* _Instructions to follow_: Can you return, character for character, the lines of the data from the one containing "u önlemek veya" through the one containing "politikalarını ve merkez"?
──────── Data
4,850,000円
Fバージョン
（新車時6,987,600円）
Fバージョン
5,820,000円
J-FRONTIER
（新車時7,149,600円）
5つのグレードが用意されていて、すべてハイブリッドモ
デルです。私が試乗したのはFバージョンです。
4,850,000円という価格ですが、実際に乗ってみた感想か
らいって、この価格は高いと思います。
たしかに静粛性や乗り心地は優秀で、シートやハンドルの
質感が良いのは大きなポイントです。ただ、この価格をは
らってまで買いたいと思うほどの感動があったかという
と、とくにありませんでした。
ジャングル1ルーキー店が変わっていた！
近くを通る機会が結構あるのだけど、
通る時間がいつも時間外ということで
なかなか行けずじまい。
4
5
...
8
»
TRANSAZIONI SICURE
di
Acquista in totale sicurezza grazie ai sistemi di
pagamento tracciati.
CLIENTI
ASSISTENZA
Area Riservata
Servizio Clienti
────────────────
──────── Data
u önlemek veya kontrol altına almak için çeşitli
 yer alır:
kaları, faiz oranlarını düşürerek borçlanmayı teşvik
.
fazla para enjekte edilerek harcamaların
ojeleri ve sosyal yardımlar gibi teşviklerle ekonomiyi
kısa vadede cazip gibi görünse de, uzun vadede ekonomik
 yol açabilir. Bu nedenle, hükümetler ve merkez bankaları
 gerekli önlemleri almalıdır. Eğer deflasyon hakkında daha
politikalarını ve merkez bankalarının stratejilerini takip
────────────────
* _The answer_:
u önlemek veya kontrol altına almak için çeşitli
 yer alır:
kaları, faiz oranlarını düşürerek borçlanmayı teşvik
.
fazla para enjekte edilerek harcamaların
ojeleri ve sosyal yardımlar gibi teşviklerle ekonomiyi
kısa vadede cazip gibi görünse de, uzun vadede ekonomik
 yol açabilir. Bu nedenle, hükümetler ve merkez bankaları
 gerekli önlemleri almalıdır. Eğer deflasyon hakkında daha
politikalarını ve merkez bankalarının stratejilerini takip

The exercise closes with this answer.